I Distance Contraction: Is D or D*sqrt(1-(v/c)^2) Traveled?

[Kairos]

Two planets are immobile one with respect to the other and distant of D. A rocket passes from one to the other at high speed v. Is the distance really traveled by the rocket between these planets D or only D*sqrt(1-(v/c)^2) ?

 

[robphy]

Draw a Spacetime diagram.

 

[Orodruin]

Is the distance really traveled by the rocket between these planets D or only D*sqrt(1-(v/c)^2) ?

In what frame?

 

[Kairos]

In what frame?

in the frame of the rocket's odometer

 

[Orodruin]

The rocket travels a distance of exactly zero in its own rest frame.

 

[Kairos]

okay I answered your question wrong! So my question is what distance does the rocket counter indicate between the two planets

 

[Orodruin]

What is a rocket counter? Are you asking what the distance between the planets are in the rocket frame?

 

[Kairos]

yes I guess that's my question.

 

[Orodruin]

Then yes. The distance between the planets in the rocket frame is $D \sqrt{1 - v^2/c^2}$. When the first planet passes the rocket, the other is a distance $D \sqrt{1 - v^2/c^2}$ away.

 

[Kairos]

Thank you very much!

 

[Sagittarius A-Star]

yes I guess that's my question.

Call the rest frame of the two planets $S$ (unprimed frame) and the rest frame of the rocket $S'$ (primed frame) and use the Lorentz transformation.

The spatial distance between the starting event on planet A and the arrival event on planet B in the two planet's rest frame is $\Delta x = D$.

From ...

The rocket travels a distance of exactly zero in its own rest frame.

... follows:

The spatial distance between the starting event and the arrival event in the rocket's rest frame is:

$\Delta x' = 0$.

inverse Lorentz transformation:

$\Delta x = \gamma (\Delta x' + v \Delta t')$

$D = \Delta x = \gamma (0 + v \Delta t')$

The distance, which planet B is moving towards the rocket in the rocket's rest frame while $\Delta t'$ is:

$v\Delta t' = D/\gamma = D \sqrt{1-v^2/c^2}$.

 

[Kairos]

and in the frame of an inhabitant of one of the planets, the traveled distance of the rocket between the two planets is also $D \sqrt{1-v^2/c^2}$ or $D$?

 

[Orodruin]

and in the frame of an inhabitant of one of the planets, the traveled distance of the rocket between the two planets is also $D \sqrt{1-v^2/c^2}$ or $D$?

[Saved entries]

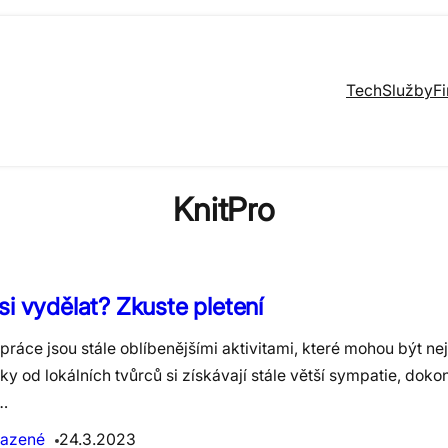
Tech
Služby
F
KnitPro
si vydělat? Zkuste pletení
práce jsou stále oblíbenějšími aktivitami, které mohou být ne
y od lokálních tvůrců si získávají stále větší sympatie, dok
…
azené
24.3.2023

◆ Task list
a) Write out the thread again from "[Sagittarius A-Star]" up to and including "is $\Delta x = D$.", replacing "rest frame" with "proper frame".
b) According to the thread, what distance does the rocket travel in its own rest frame?
c) Summarize the thread in two sentences.

◆ Expected results
a)
[Sagittarius A-Star]

yes I guess that's my question.

Call the proper frame of the two planets $S$ (unprimed frame) and the proper frame of the rocket $S'$ (primed frame) and use the Lorentz transformation.

The spatial distance between the starting event on planet A and the arrival event on planet B in the two planet's proper frame is $\Delta x = D$.

b) Exactly zero.

c) A poster asks whether a rocket moving at speed v between two planets that are at rest relative to each other and a distance D apart travels D or D·sqrt(1−(v/c)²), and the question is clarified to mean the distance between the planets in the rocket frame. The reply gives that distance as D·sqrt(1−v²/c²), and a later post derives the same result with the Lorentz transformation, starting from the fact that the rocket travels zero distance in its own rest frame.